“Mas sabe el diablo por viejo que por diablo” my mother told me, shining a light on her wisdom in an attempt to guide my youthful, rebellious reasoning. I thought of this a few days ago after laughing for stating that if I ever catch any of my children doing half of the things I did….
I checked the mirror, expecting to see my mother’s face looking at me, smiling at the metamorphosis. This is not to say that as an adult I agree with everything that she taught or believes. However, I’ve learned through one of life’s great transforming events – parenthood – how better to place myself in her chancletas. It’s a sad irony of life that those chancletas are too big to fit until you find yourself firmly in adulthood, since walking in them can help make the journey of the relationship a loving and respectful one.

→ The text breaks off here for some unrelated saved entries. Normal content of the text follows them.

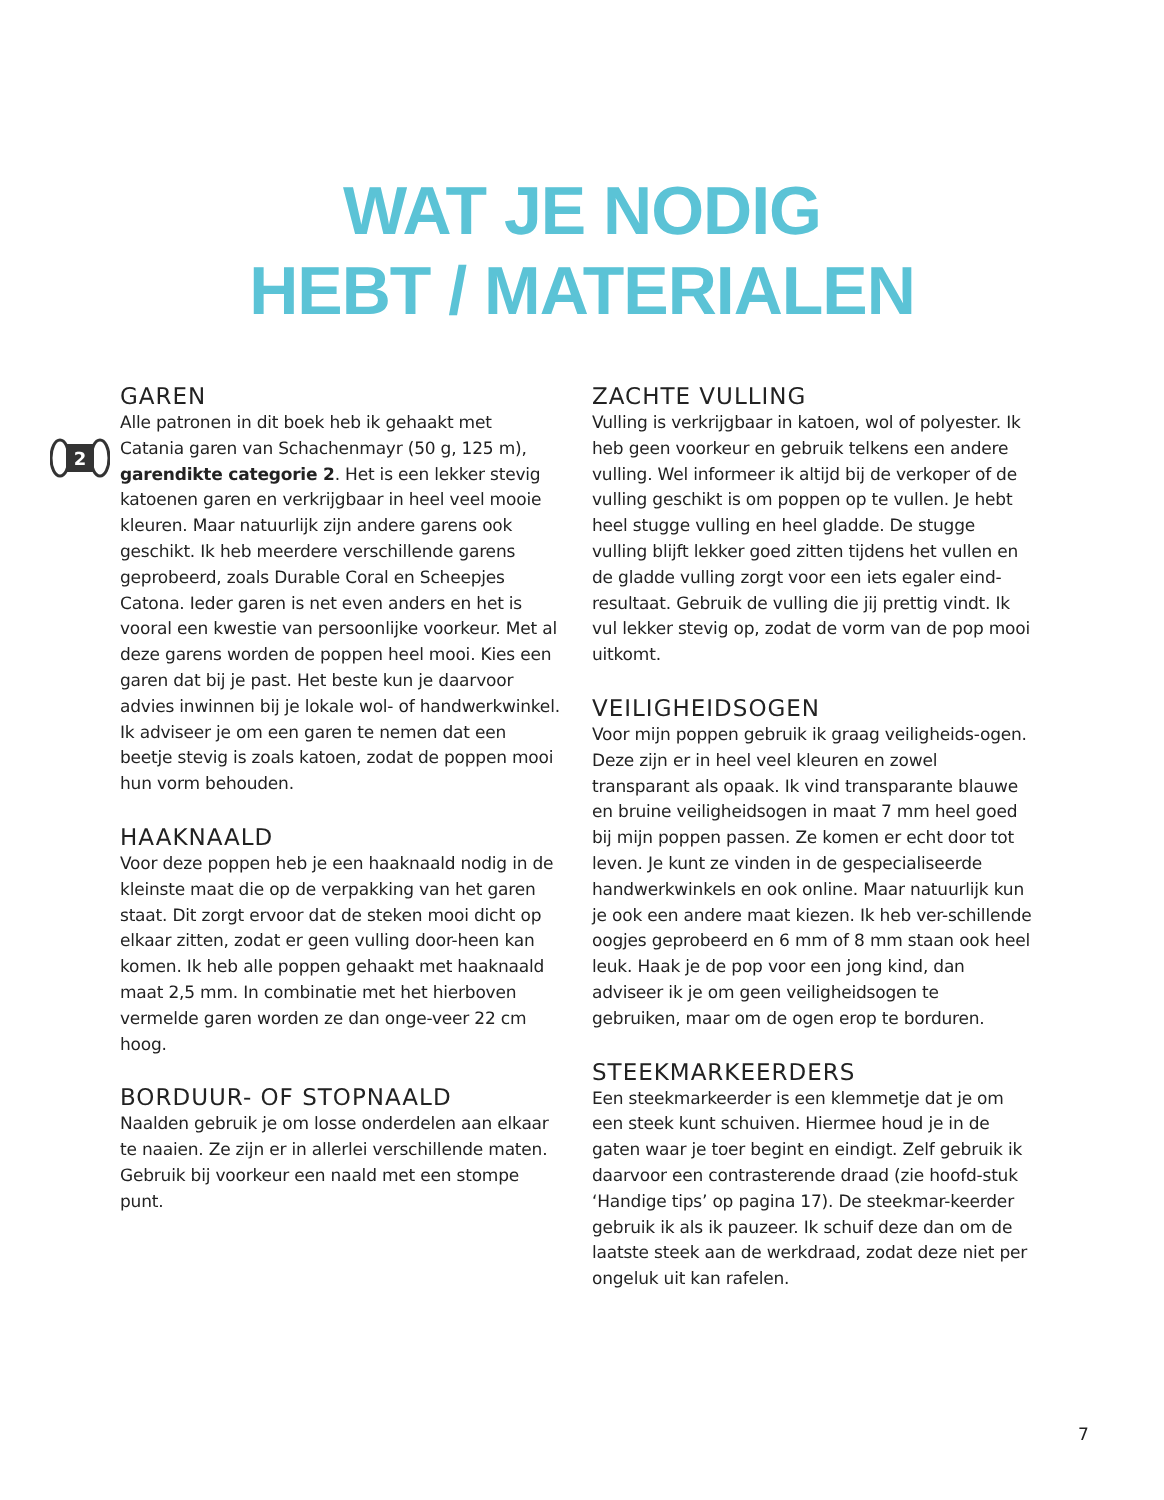WAT JE NODIG
HEBT / MATERIALEN
2
GAREN
Alle patronen in dit boek heb ik gehaakt met Catania garen van Schachenmayr (50 g, 125 m), garendikte categorie 2. Het is een lekker stevig katoenen garen en verkrijgbaar in heel veel mooie kleuren. Maar natuurlijk zijn andere garens ook geschikt. Ik heb meerdere verschillende garens geprobeerd, zoals Durable Coral en Scheepjes Catona. Ieder garen is net even anders en het is vooral een kwestie van persoonlijke voorkeur. Met al deze garens worden de poppen heel mooi. Kies een garen dat bij je past. Het beste kun je daarvoor advies inwinnen bij je lokale wol- of handwerkwinkel. Ik adviseer je om een garen te nemen dat een beetje stevig is zoals katoen, zodat de poppen mooi hun vorm behouden.
HAAKNAALD
Voor deze poppen heb je een haaknaald nodig in de kleinste maat die op de verpakking van het garen staat. Dit zorgt ervoor dat de steken mooi dicht op elkaar zitten, zodat er geen vulling door-heen kan komen. Ik heb alle poppen gehaakt met haaknaald maat 2,5 mm. In combinatie met het hierboven vermelde garen worden ze dan onge-veer 22 cm hoog.
BORDUUR- OF STOPNAALD
Naalden gebruik je om losse onderdelen aan elkaar te naaien. Ze zijn er in allerlei verschillende maten. Gebruik bij voorkeur een naald met een stompe punt.
ZACHTE VULLING
Vulling is verkrijgbaar in katoen, wol of polyester. Ik heb geen voorkeur en gebruik telkens een andere vulling. Wel informeer ik altijd bij de verkoper of de vulling geschikt is om poppen op te vullen. Je hebt heel stugge vulling en heel gladde. De stugge vulling blijft lekker goed zitten tijdens het vullen en de gladde vulling zorgt voor een iets egaler eind-resultaat. Gebruik de vulling die jij prettig vindt. Ik vul lekker stevig op, zodat de vorm van de pop mooi uitkomt.
VEILIGHEIDSOGEN
Voor mijn poppen gebruik ik graag veiligheids-ogen. Deze zijn er in heel veel kleuren en zowel transparant als opaak. Ik vind transparante blauwe en bruine veiligheidsogen in maat 7 mm heel goed bij mijn poppen passen. Ze komen er echt door tot leven. Je kunt ze vinden in de gespecialiseerde handwerkwinkels en ook online. Maar natuurlijk kun je ook een andere maat kiezen. Ik heb ver-schillende oogjes geprobeerd en 6 mm of 8 mm staan ook heel leuk. Haak je de pop voor een jong kind, dan adviseer ik je om geen veiligheidsogen te gebruiken, maar om de ogen erop te borduren.
STEEKMARKEERDERS
Een steekmarkeerder is een klemmetje dat je om een steek kunt schuiven. Hiermee houd je in de gaten waar je toer begint en eindigt. Zelf gebruik ik daarvoor een contrasterende draad (zie hoofd-stuk ‘Handige tips’ op pagina 17). De steekmar-keerder gebruik ik als ik pauzeer. Ik schuif deze dan om de laatste steek aan de werkdraad, zodat deze niet per ongeluk uit kan rafelen.
7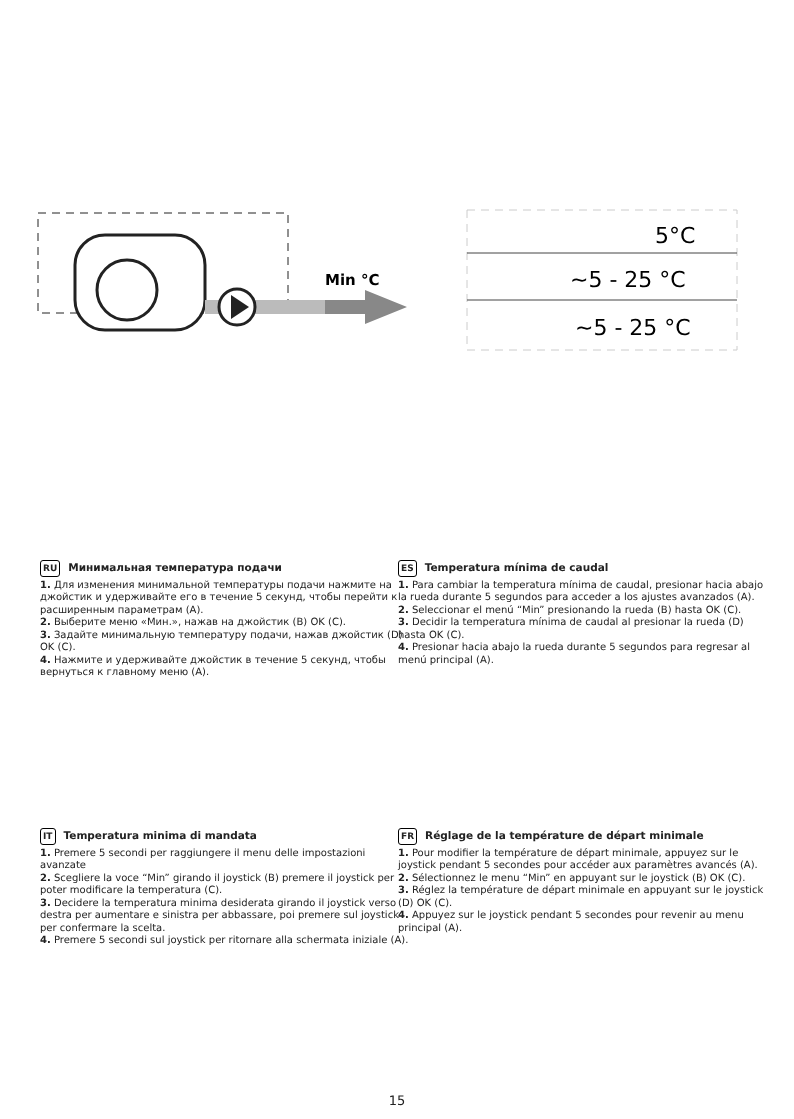Min °C
5°C
~5 - 25 °C
~5 - 25 °C
RU Минимальная температура подачи
1. Для изменения минимальной температуры подачи нажмите на джойстик и удерживайте его в течение 5 секунд, чтобы перейти к расширенным параметрам (A).
2. Выберите меню «Мин.», нажав на джойстик (B) OK (C).
3. Задайте минимальную температуру подачи, нажав джойстик (D) OK (C).
4. Нажмите и удерживайте джойстик в течение 5 секунд, чтобы вернуться к главному меню (A).
ES Temperatura mínima de caudal
1. Para cambiar la temperatura mínima de caudal, presionar hacia abajo la rueda durante 5 segundos para acceder a los ajustes avanzados (A).
2. Seleccionar el menú “Min” presionando la rueda (B) hasta OK (C).
3. Decidir la temperatura mínima de caudal al presionar la rueda (D) hasta OK (C).
4. Presionar hacia abajo la rueda durante 5 segundos para regresar al menú principal (A).
IT Temperatura minima di mandata
1. Premere 5 secondi per raggiungere il menu delle impostazioni avanzate
2. Scegliere la voce “Min” girando il joystick (B) premere il joystick per poter modificare la temperatura (C).
3. Decidere la temperatura minima desiderata girando il joystick verso destra per aumentare e sinistra per abbassare, poi premere sul joystick per confermare la scelta.
4. Premere 5 secondi sul joystick per ritornare alla schermata iniziale (A).
FR Réglage de la température de départ minimale
1. Pour modifier la température de départ minimale, appuyez sur le joystick pendant 5 secondes pour accéder aux paramètres avancés (A).
2. Sélectionnez le menu “Min” en appuyant sur le joystick (B) OK (C).
3. Réglez la température de départ minimale en appuyant sur le joystick (D) OK (C).
4. Appuyez sur le joystick pendant 5 secondes pour revenir au menu principal (A).
15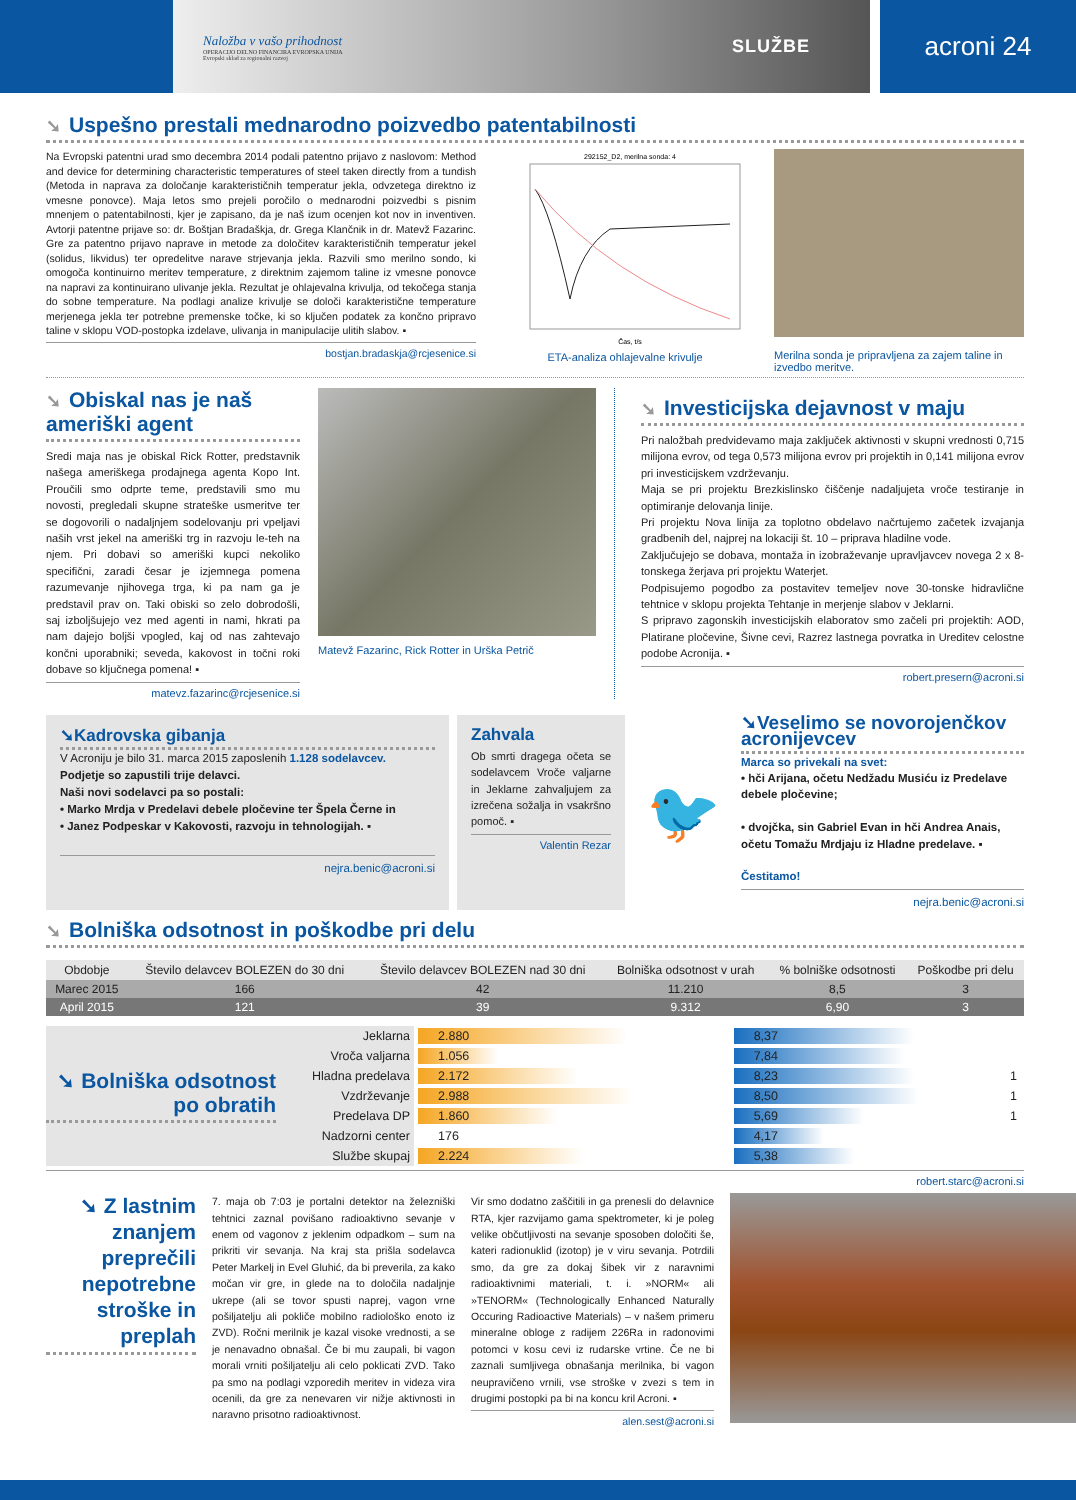Naložba v vašo prihodnost
OPERACIJO DELNO FINANCIRA EVROPSKA UNIJA
Evropski sklad za regionalni razvoj
SLUŽBE
acroni 24
➘ Uspešno prestali mednarodno poizvedbo patentabilnosti
Na Evropski patentni urad smo decembra 2014 podali patentno prijavo z naslovom: Method and device for determining characteristic temperatures of steel taken directly from a tundish (Metoda in naprava za določanje karakterističnih temperatur jekla, odvzetega direktno iz vmesne ponovce). Maja letos smo prejeli poročilo o mednarodni poizvedbi s pisnim mnenjem o patentabilnosti, kjer je zapisano, da je naš izum ocenjen kot nov in inventiven. Avtorji patentne prijave so: dr. Boštjan Bradaškja, dr. Grega Klančnik in dr. Matevž Fazarinc. Gre za patentno prijavo naprave in metode za določitev karakterističnih temperatur jekel (solidus, likvidus) ter opredelitve narave strjevanja jekla. Razvili smo merilno sondo, ki omogoča kontinuirno meritev temperature, z direktnim zajemom taline iz vmesne ponovce na napravi za kontinuirano ulivanje jekla. Rezultat je ohlajevalna krivulja, od tekočega stanja do sobne temperature. Na podlagi analize krivulje se določi karakteristične temperature merjenega jekla ter potrebne premenske točke, ki so ključen podatek za končno pripravo taline v sklopu VOD-postopka izdelave, ulivanja in manipulacije ulitih slabov. ▪
bostjan.bradaskja@rcjesenice.si
292152_D2, merilna sonda: 4
Čas, t/s
ETA-analiza ohlajevalne krivulje
Merilna sonda je pripravljena za zajem taline in izvedbo meritve.
➘ Obiskal nas je naš ameriški agent
Sredi maja nas je obiskal Rick Rotter, predstavnik našega ameriškega prodajnega agenta Kopo Int. Proučili smo odprte teme, predstavili smo mu novosti, pregledali skupne strateške usmeritve ter se dogovorili o nadaljnjem sodelovanju pri vpeljavi naših vrst jekel na ameriški trg in razvoju le-teh na njem. Pri dobavi so ameriški kupci nekoliko specifični, zaradi česar je izjemnega pomena razumevanje njihovega trga, ki pa nam ga je predstavil prav on. Taki obiski so zelo dobrodošli, saj izboljšujejo vez med agenti in nami, hkrati pa nam dajejo boljši vpogled, kaj od nas zahtevajo končni uporabniki; seveda, kakovost in točni roki dobave so ključnega pomena! ▪
matevz.fazarinc@rcjesenice.si
Matevž Fazarinc, Rick Rotter in Urška Petrič
➘ Investicijska dejavnost v maju
Pri naložbah predvidevamo maja zaključek aktivnosti v skupni vrednosti 0,715 milijona evrov, od tega 0,573 milijona evrov pri projektih in 0,141 milijona evrov pri investicijskem vzdrževanju.
Maja se pri projektu Brezkislinsko čiščenje nadaljujeta vroče testiranje in optimiranje delovanja linije.
Pri projektu Nova linija za toplotno obdelavo načrtujemo začetek izvajanja gradbenih del, najprej na lokaciji št. 10 – priprava hladilne vode.
Zaključujejo se dobava, montaža in izobraževanje upravljavcev novega 2 x 8-tonskega žerjava pri projektu Waterjet.
Podpisujemo pogodbo za postavitev temeljev nove 30-tonske hidravlične tehtnice v sklopu projekta Tehtanje in merjenje slabov v Jeklarni.
S pripravo zagonskih investicijskih elaboratov smo začeli pri projektih: AOD, Platirane pločevine, Šivne cevi, Razrez lastnega povratka in Ureditev celostne podobe Acronija. ▪
robert.presern@acroni.si
➘Kadrovska gibanja
V Acroniju je bilo 31. marca 2015 zaposlenih 1.128 sodelavcev.
Podjetje so zapustili trije delavci.
Naši novi sodelavci pa so postali:
• Marko Mrdja v Predelavi debele pločevine ter Špela Černe in
• Janez Podpeskar v Kakovosti, razvoju in tehnologijah. ▪
nejra.benic@acroni.si
Zahvala
Ob smrti dragega očeta se sodelavcem Vroče valjarne in Jeklarne zahvaljujem za izrečena sožalja in vsakršno pomoč. ▪
Valentin Rezar
🐦
➘Veselimo se novorojenčkov acronijevcev
Marca so privekali na svet:
• hči Arijana, očetu Nedžadu Musiću iz Predelave debele pločevine;
• dvojčka, sin Gabriel Evan in hči Andrea Anais, očetu Tomažu Mrdjaju iz Hladne predelave. ▪
Čestitamo!
nejra.benic@acroni.si
➘ Bolniška odsotnost in poškodbe pri delu
| Obdobje | Število delavcev BOLEZEN do 30 dni | Število delavcev BOLEZEN nad 30 dni | Bolniška odsotnost v urah | % bolniške odsotnosti | Poškodbe pri delu |
| --- | --- | --- | --- | --- | --- |
| Marec 2015 | 166 | 42 | 11.210 | 8,5 | 3 |
| April 2015 | 121 | 39 | 9.312 | 6,90 | 3 |
➘ Bolniška odsotnost po obratih
| Jeklarna | 2.880 | 8,37 | |
| Vroča valjarna | 1.056 | 7,84 | |
| Hladna predelava | 2.172 | 8,23 | 1 |
| Vzdrževanje | 2.988 | 8,50 | 1 |
| Predelava DP | 1.860 | 5,69 | 1 |
| Nadzorni center | 176 | 4,17 | |
| Službe skupaj | 2.224 | 5,38 | |
robert.starc@acroni.si
➘ Z lastnim znanjem preprečili nepotrebne stroške in preplah
7. maja ob 7:03 je portalni detektor na železniški tehtnici zaznal povišano radioaktivno sevanje v enem od vagonov z jeklenim odpadkom – sum na prikriti vir sevanja. Na kraj sta prišla sodelavca Peter Markelj in Evel Gluhić, da bi preverila, za kako močan vir gre, in glede na to določila nadaljnje ukrepe (ali se tovor spusti naprej, vagon vrne pošiljatelju ali pokliče mobilno radiološko enoto iz ZVD). Ročni merilnik je kazal visoke vrednosti, a se je nenavadno obnašal. Če bi mu zaupali, bi vagon morali vrniti pošiljatelju ali celo poklicati ZVD. Tako pa smo na podlagi vzporedih meritev in videza vira ocenili, da gre za nenevaren vir nižje aktivnosti in naravno prisotno radioaktivnost.
Vir smo dodatno zaščitili in ga prenesli do delavnice RTA, kjer razvijamo gama spektrometer, ki je poleg velike občutljivosti na sevanje sposoben določiti še, kateri radionuklid (izotop) je v viru sevanja. Potrdili smo, da gre za dokaj šibek vir z naravnimi radioaktivnimi materiali, t. i. »NORM« ali »TENORM« (Technologically Enhanced Naturally Occuring Radioactive Materials) – v našem primeru mineralne obloge z radijem 226Ra in radonovimi potomci v kosu cevi iz rudarske vrtine. Če ne bi zaznali sumljivega obnašanja merilnika, bi vagon neupravičeno vrnili, vse stroške v zvezi s tem in drugimi postopki pa bi na koncu kril Acroni. ▪
alen.sest@acroni.si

Undoubtedly, there are some fortunate people whose relationships with their mothers are the envy of many friends. For them, the identification with their moms is easy and pleasurable. The opinions are harmonious and relations are easily friendly. These happy people realize early on the wisdom of the cherished Madre, and the pair walk through life happily.
For others, however, the mother/child relationship is one of the most important, influential, constantly evolving diplomatic endeavors they will face. The diplomacy is made easier when one can translate the actions from the maternal context into one’s own language. This is difficult to do.
I think, for example, of the reaction that my mother must have had when I announced that I’d be going to college in New York City. What I remember feeling at the time was the apprehension and worry with which she helped me go. I translated those emotions into accusations of attempted maternal repression of my flight from the nest. My narrow shoes didn’t allow for what must have been a terrifying experience for her. Just thinking of my own two year old baby telling me that she is off to live in a huge, dangerous, far away city is enough to make me shudder with fear while I rush to deposit live-at-home-during-college bribe money into the bank.
I didn’t know to look at my leaving from my mother’s point of view. I hadn’t yet developed the skills to do so, nor was I able to communicate my impressions to her. But, today, facing the same hopes for and worries about my children as she had for me, I can illuminate her teachings with the soft glow of understanding that her actions were born from love and protectiveness. I can see the jewel of a woman who had the wisdom to do her best to love, raise and help her children. No matter the disagreements about details and opinions, my mother was right in this wisdom.
Gracias, Madrecita for loving me with a pure heart. Feliz Día from your diablita in training, as I step carefully into your big shoes.